Dataset entries:
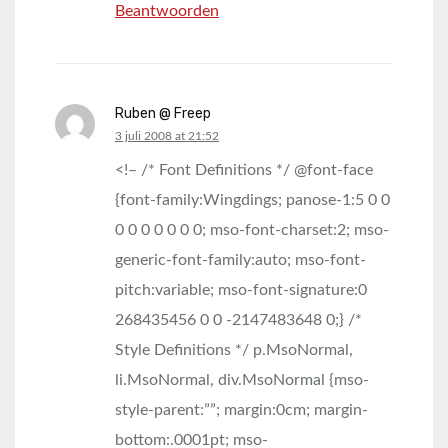
Beantwoorden
Ruben @ Freep
says:
3 juli 2008 at 21:52
<!– /* Font Definitions */ @font-face
{font-family:Wingdings; panose-1:5 0 0
0 0 0 0 0 0 0; mso-font-charset:2; mso-
generic-font-family:auto; mso-font-
pitch:variable; mso-font-signature:0
268435456 0 0 -2147483648 0;} /*
Style Definitions */ p.MsoNormal,
li.MsoNormal, div.MsoNormal {mso-
style-parent:””; margin:0cm; margin-
bottom:.0001pt; mso-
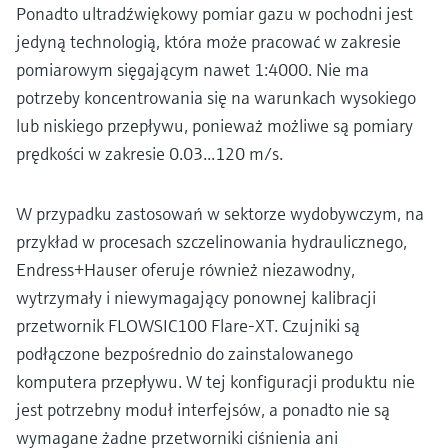
Ponadto ultradźwiękowy pomiar gazu w pochodni jest
jedyną technologią, która może pracować w zakresie
pomiarowym sięgającym nawet 1:4000. Nie ma
potrzeby koncentrowania się na warunkach wysokiego
lub niskiego przepływu, ponieważ możliwe są pomiary
prędkości w zakresie 0.03...120 m/s.
W przypadku zastosowań w sektorze wydobywczym, na
przykład w procesach szczelinowania hydraulicznego,
Endress+Hauser oferuje również niezawodny,
wytrzymały i niewymagający ponownej kalibracji
przetwornik FLOWSIC100 Flare-XT. Czujniki są
podłączone bezpośrednio do zainstalowanego
komputera przepływu. W tej konfiguracji produktu nie
jest potrzebny moduł interfejsów, a ponadto nie są
wymagane żadne przetworniki ciśnienia ani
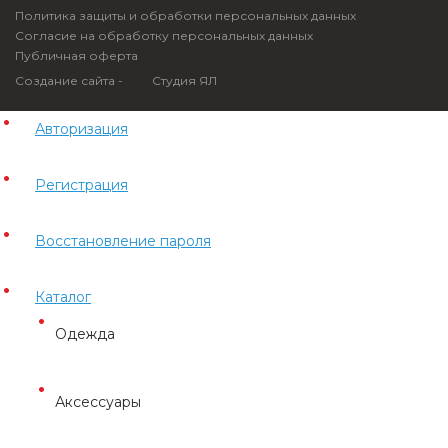
Политика защиты и обработки персональных данных
Согласие на обработку персональных данных
Публичная оферта
Создание сайта -
Студия ЯЛ
Авторизация
Регистрация
Восстановление пароля
Каталог
Одежда
Аксессуары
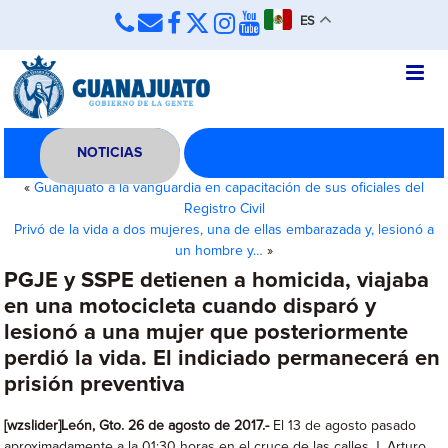
ES
NOTICIAS
«
Guanajuato a la vanguardia en capacitación de sus oficiales del
Registro Civil
Privó de la vida a dos mujeres, una de ellas embarazada y, lesionó a
un hombre y…
»
PGJE y SSPE detienen a homicida, viajaba
en una motocicleta cuando disparó y
lesionó a una mujer que posteriormente
perdió la vida. El indiciado permanecerá en
prisión preventiva
[wzslider]León, Gto. 26 de agosto de 2017.-
El 13 de agosto pasado
aproximadamente a la 01:30 horas en el cruce de las calles J. Arturo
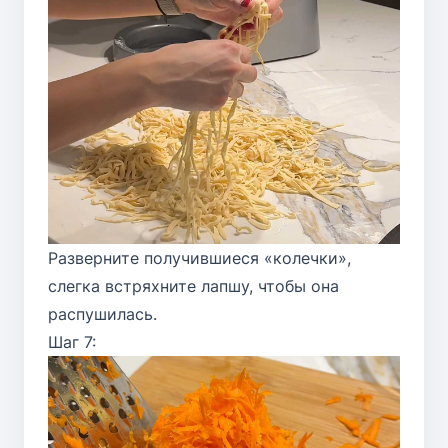
Разверните получившиеся «колечки»,
слегка встряхните лапшу, чтобы она
распушилась.
Шаг 7:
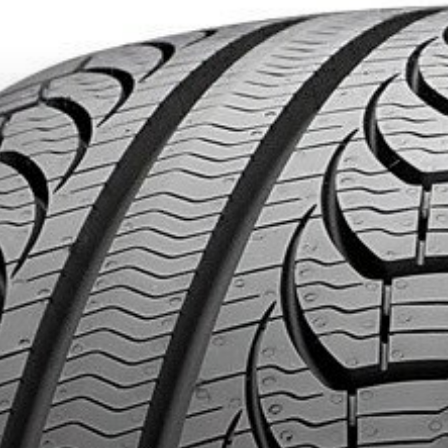
SUR TOUT ACHAT DE 4 PNEUS DE MARQUE KUMHO*
PLUS D'INFO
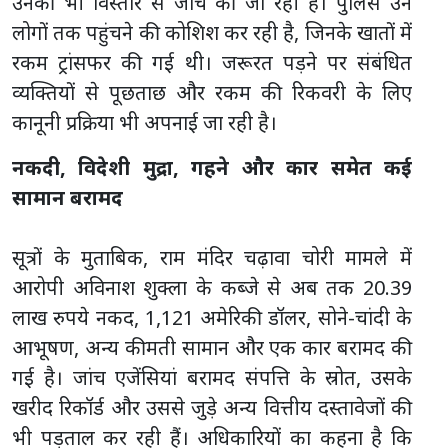
उनकी भी विस्तार से जांच की जा रही है। पुलिस उन
लोगों तक पहुंचने की कोशिश कर रही है, जिनके खातों में
रकम ट्रांसफर की गई थी। जरूरत पड़ने पर संबंधित
व्यक्तियों से पूछताछ और रकम की रिकवरी के लिए
कानूनी प्रक्रिया भी अपनाई जा रही है।
नकदी, विदेशी मुद्रा, गहने और कार समेत कई
सामान बरामद
सूत्रों के मुताबिक, राम मंदिर चढ़ावा चोरी मामले में
आरोपी अविनाश शुक्ला के कब्जे से अब तक 20.39
लाख रुपये नकद, 1,121 अमेरिकी डॉलर, सोने-चांदी के
आभूषण, अन्य कीमती सामान और एक कार बरामद की
गई है। जांच एजेंसियां बरामद संपत्ति के स्रोत, उसके
खरीद रिकॉर्ड और उससे जुड़े अन्य वित्तीय दस्तावेजों की
भी पड़ताल कर रही हैं। अधिकारियों का कहना है कि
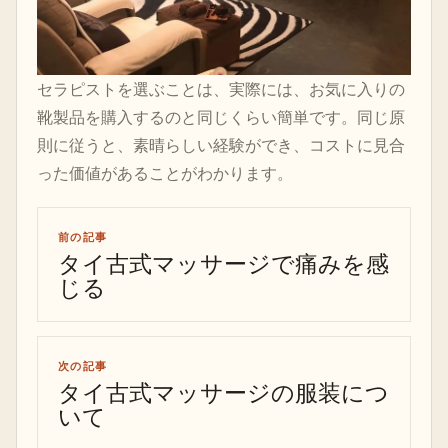
セラピストを選ぶことは、実際には、お気に入りの
靴製品を購入するのと同じくらい簡単です。同じ原
則に従うと、素晴らしい経験ができ、コストに見合
った価値があることがわかります。
前の記事
タイ古式マッサージで痛みを感
じる
次の記事
タイ古式マッサージの服装につ
いて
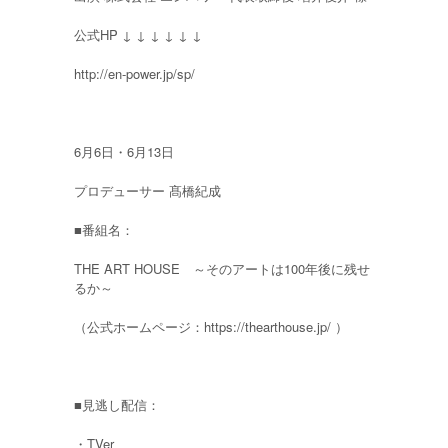
公式HP ↓ ↓ ↓ ↓ ↓ ↓
http://en-power.jp/sp/
6月6日・6月13日
プロデューサー 髙橋紀成
■番組名：
THE ART HOUSE ～そのアートは100年後に残せ
るか～
（公式ホームページ：https://thearthouse.jp/ ）
■見逃し配信：
・TVer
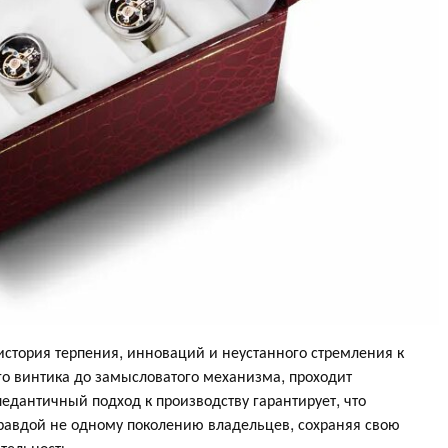
 история терпения, инноваций и неустанного стремления к
го винтика до замысловатого механизма, проходит
педантичный подход к производству гарантирует, что
правдой не одному поколению владельцев, сохраняя свою
тельность.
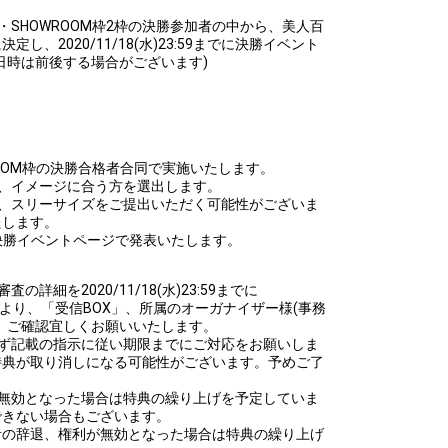
・SHOWROOM枠2枠の決勝参加者の中から、美人百
、2020/11/18(水)23:59までに決勝イベント
日時は前後する場合がございます)
ROOM枠の決勝合格者合同で実施いたします。
、イメージに合う方を選出します。
重、スリーサイズをご提出いただく可能性がございま
たします。
に決勝イベントページで発表いたします。
詳細を2020/11/18(水)23:59までに
局より、「受信BOX」、所属のオーガナイザー様(事務
、ご確認宜しくお願いいたします。
必ず記載の指示に従い期限までにご対応をお願いしま
特典が取り消しになる可能性がございます。予めご了
が無効となった場合は特典の繰り上げを予定していま
できない場合もございます。
者の辞退、権利が無効となった場合は特典の繰り上げ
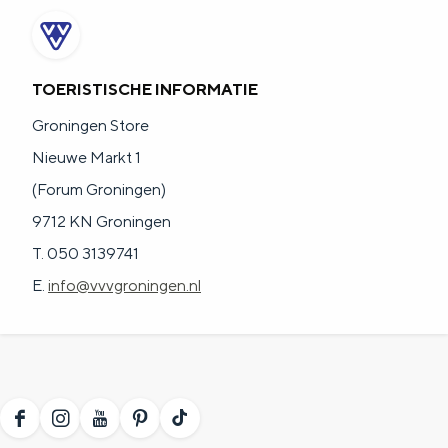
TOERISTISCHE INFORMATIE
Groningen Store
Nieuwe Markt 1
(Forum Groningen)
9712 KN Groningen
T. 050 3139741
E.
info@vvvgroningen.nl
F
I
Y
P
T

## Your task:
Above are the records. Identify each line that contains the word "przepływu".

## Response box:
lub niskiego przepływu, ponieważ możliwe są pomiary
komputera przepływu. W tej konfiguracji produktu nie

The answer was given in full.